Según el profesor Dr. Vuong Ky, jefe del Departamento de Hepatología 1, Hospital Dia Dan de Beijing, China, los trastornos del metabolismo lipídico, las dietas altas en energía, el bajo ejercicio, el consumo excesivo de alcohol y la obesidad pueden aumentar la carga sobre el hígado. En particular, la grasa hepática no es simplemente una condición de "grasa en el hígado", sino que puede progresar a hepatitis, fibrosis, cirrosis si no se controla.
La granada contiene muchos polifenoles y compuestos antioxidantes. Un ensayo clínico en 65 personas con hígado graso no alcohólico, participando en beber 250 ml de jugo de granada o jugo de naranja al día durante 12 semanas, y siguiendo una dieta baja en energía.
Los resultados mostraron que ambos grupos redujeron las enzimas hepáticas y el índice de IMC. Sin embargo, el grupo que usó jugo de granada tuvo un aumento significativo en la capacidad antioxidante del cuerpo.
Un análisis de 9 ensayos clínicos también registró que el uso prolongado de granadas puede ayudar a mejorar algunas enzimas hepáticas, especialmente en personas obesas o con trastornos metabólicos.
Un estudio reciente en personas con hígado graso relacionado con trastornos metabólicos mostró que comer naranjas enteras diariamente durante 4 semanas está relacionado con una reducción en los niveles de hígado graso.
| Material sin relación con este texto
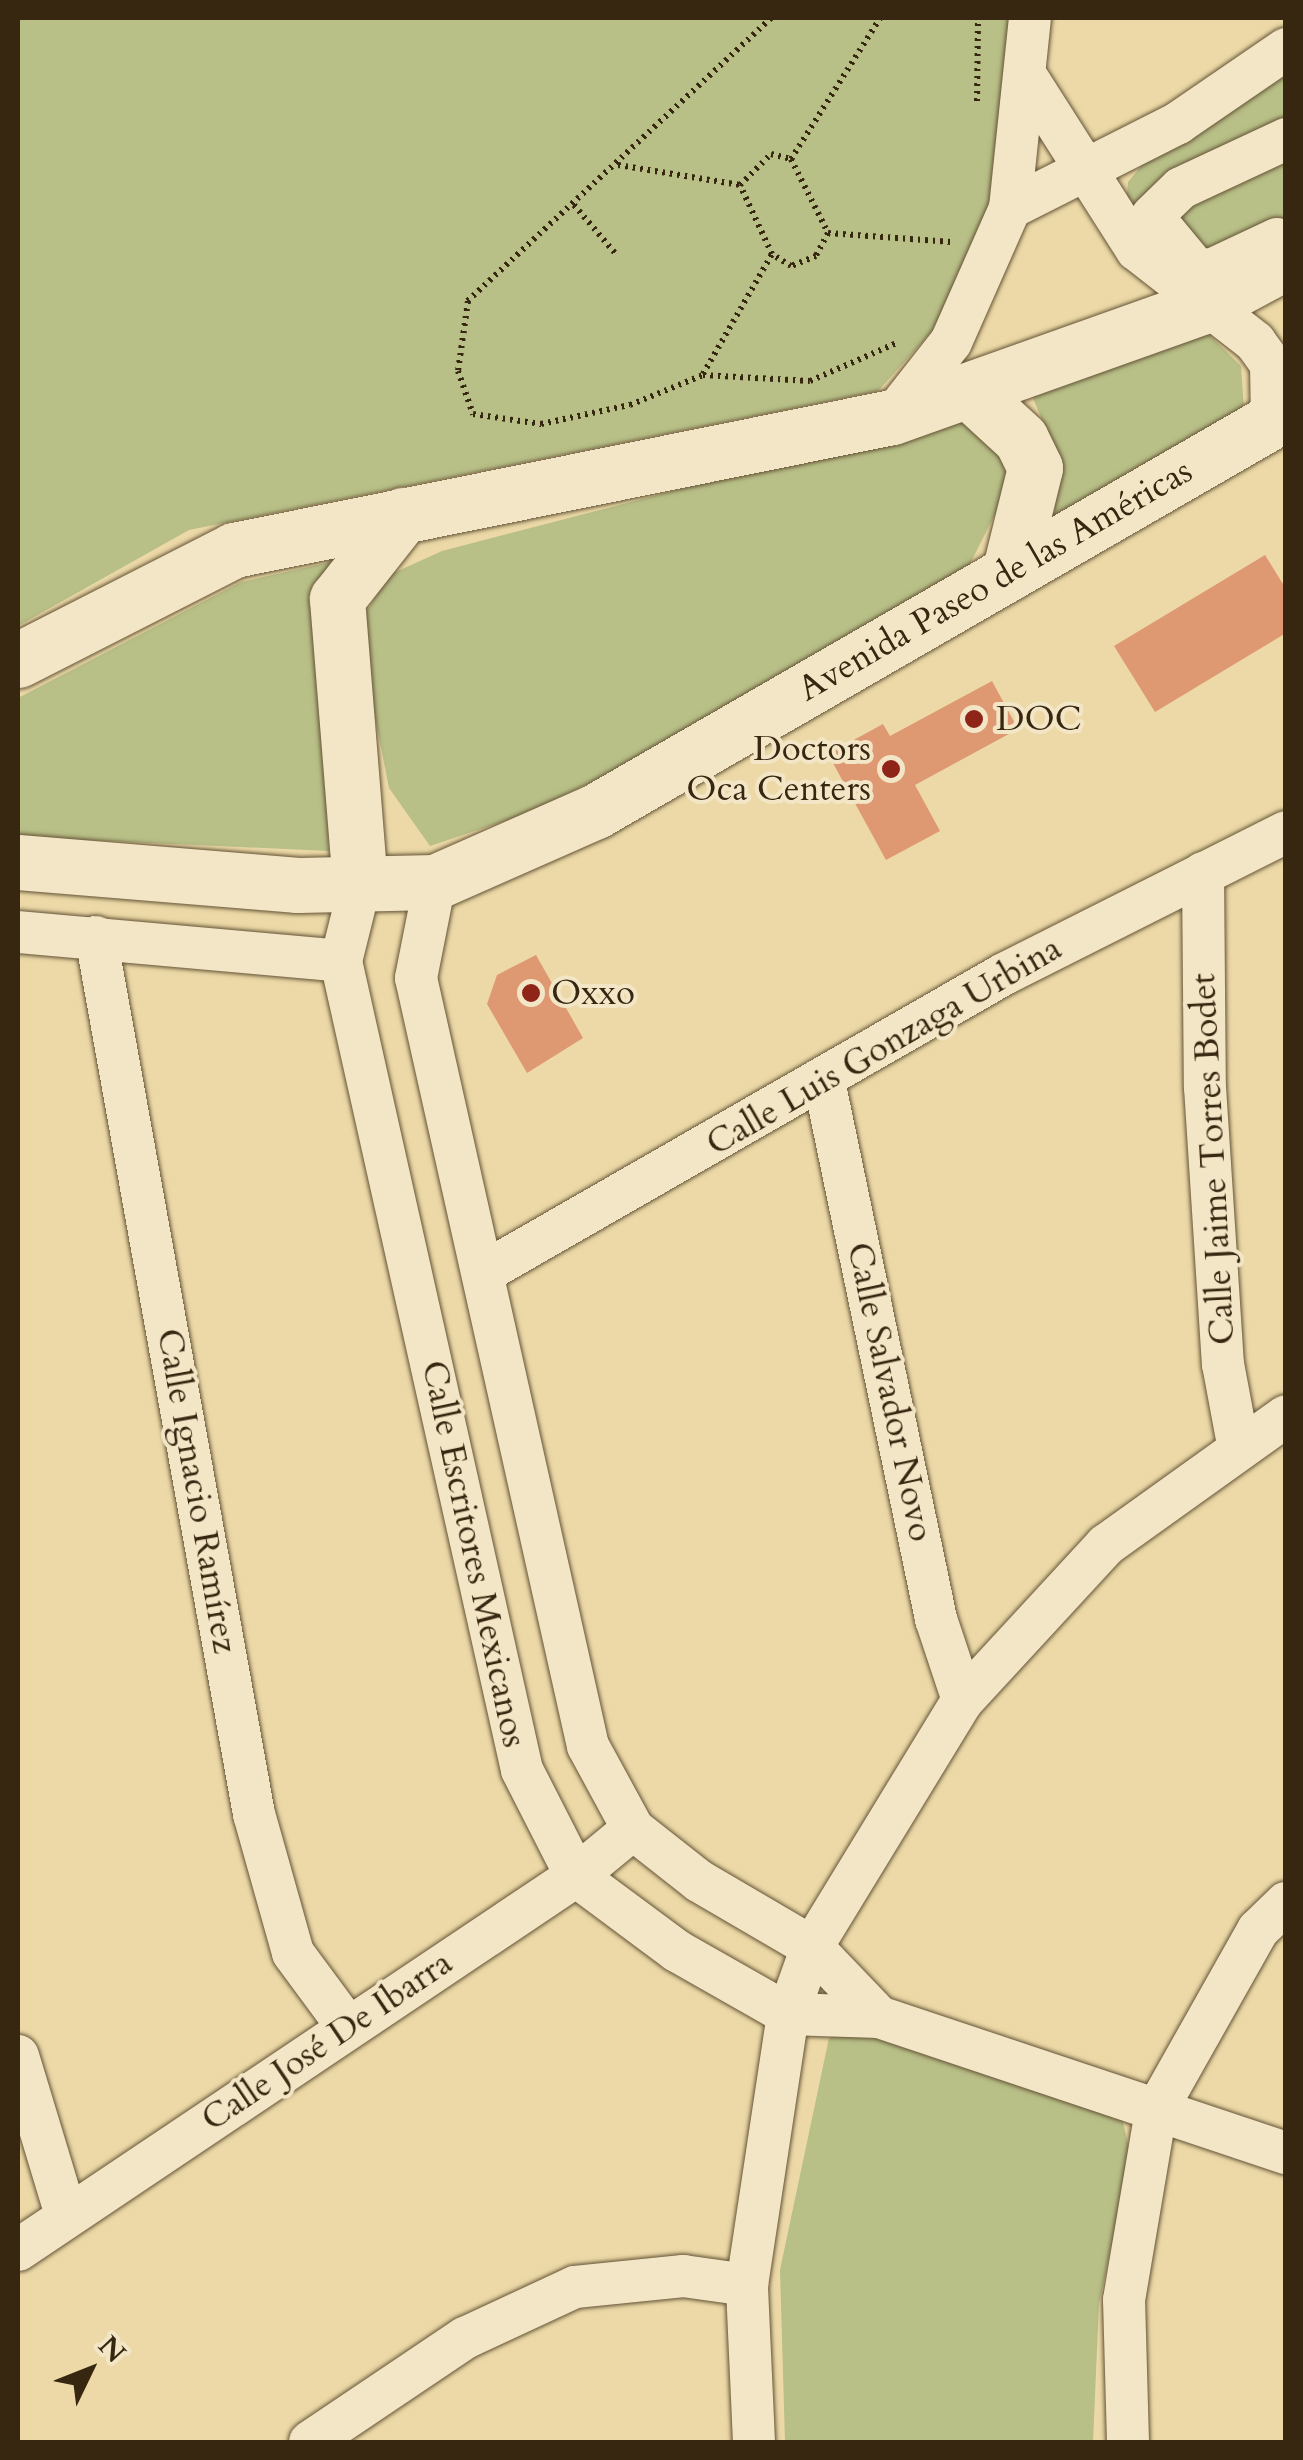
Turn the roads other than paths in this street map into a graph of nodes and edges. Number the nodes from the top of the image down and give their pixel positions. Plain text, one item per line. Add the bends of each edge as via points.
1 (1030, 18) edge
2 (1286, 50) edge
3 (1026, 76) junction
4 (1286, 139) edge
5 (1107, 160) junction
6 (1161, 203) junction
7 (1010, 208) junction
8 (1286, 235) edge
9 (1286, 262) edge
10 (1204, 306) junction
11 (971, 394) junction
12 (1279, 416) edge
13 (892, 418) junction
14 (403, 515) junction
15 (1009, 572) junction
16 (18, 660) edge
17 (1286, 832) edge
18 (18, 862) edge
19 (1202, 873) junction
20 (435, 882) junction
21 (360, 885) junction
22 (18, 932) edge
23 (96, 937) junction
24 (342, 961) junction
25 (824, 1081) junction
26 (488, 1270) junction
27 (1286, 1416) edge
28 (1238, 1444) junction
29 (963, 1700) junction
30 (634, 1829) junction
31 (576, 1876) junction
32 (1286, 1903) edge
33 (812, 1947) junction
34 (788, 2014) junction
35 (880, 2017) junction
36 (346, 2026) junction
37 (18, 2056) edge
38 (1156, 2112) junction
39 (1286, 2153) edge
40 (66, 2215) junction
41 (18, 2250) edge
42 (748, 2284) junction
43 (310, 2442) edge
44 (754, 2442) edge
45 (1128, 2442) edge

1 - 3 street
2 - 5 street
3 - 5 street
3 - 7 street
4 - 6 street
5 - 6 street
5 - 7 street
5 - 10 street via 1137,250
6 - 8 street via 1156,232 1194,268 1211,270
7 - 13 street via 951,342
9 - 10 main road
10 - 11 main road
10 - 12 street via 1271,364
11 - 13 main road
11 - 15 main road via 1021,439 1035,468
12 - 15 main road, Avenida Paseo de las Américas
13 - 14 main road
14 - 16 main road via 234,550
14 - 21 main road via 337,599
15 - 20 main road, Avenida Paseo de las Américas via 596,811
17 - 19 street, Calle Luis Gonzaga Urbina
18 - 21 main road, Avenida Paseo de las Américas
19 - 25 street, Calle Luis Gonzaga Urbina via 1004,974
19 - 28 street, Calle Jaime Torres Bodet via 1205,1087 1223,1364
20 - 21 main road, Avenida Paseo de las Américas
20 - 26 street, Calle Escritores Mexicanos via 416,978
21 - 24 street, Calle Escritores Mexicanos
22 - 23 street
23 - 24 street
23 - 36 street, Calle Ignacio Ramírez via 254,1814 293,1953
24 - 31 street, Calle Escritores Mexicanos via 522,1770
25 - 26 street, Calle Luis Gonzaga Urbina
25 - 29 street, Calle Salvador Novo via 936,1619
26 - 30 street, Calle Escritores Mexicanos via 588,1746
27 - 28 street
28 - 29 street via 1106,1545
29 - 33 street
30 - 31 street, Calle José De Ibarra
30 - 33 street, Calle Escritores Mexicanos via 700,1881
31 - 34 street, Calle Escritores Mexicanos via 677,1951
31 - 36 street, Calle José De Ibarra
32 - 38 street via 1258,1930
33 - 34 street
33 - 35 street, Calle Escritores Mexicanos
34 - 35 street, Calle Escritores Mexicanos
34 - 42 street
35 - 38 street, Calle Escritores Mexicanos
36 - 40 street, Calle José De Ibarra
37 - 40 street
38 - 39 street, Calle Escritores Mexicanos
38 - 45 street via 1124,2300
40 - 41 street, Calle José De Ibarra
42 - 43 street via 683,2276 575,2286 465,2338
42 - 44 street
Sin embargo, este estudio utilizó naranjas enteras, no jugo de naranja.
Sin embargo, los expertos advierten que la absorción excesiva de fructosa puede aumentar la acumulación de grasa en el hígado. Al comer fruta entera, la fibra ayuda a ralentizar la absorción y crear una sensación de saciedad. Mientras tanto, el jugo ayuda a consumir una mayor cantidad de fruta en poco tiempo y es más fácil introducir más azúcar en el cuerpo. Por lo tanto, no se debe beber demasiado jugo, incluido el jugo 100% puro.
El profesor asociado y doctor Tao Hong, subdirector del Departamento de Endocrinología y Metabolismo del Hospital Anzhen de Beijing, China, también enfatizó que para las personas con hígado graso, controlar la cantidad de energía que entra en el cuerpo y aumentar la actividad física son medidas importantes. Los expertos advierten que incluso la fructosa de frutas con alto contenido de azúcar, si se consume en exceso, también puede convertirse en grasa en el hígado.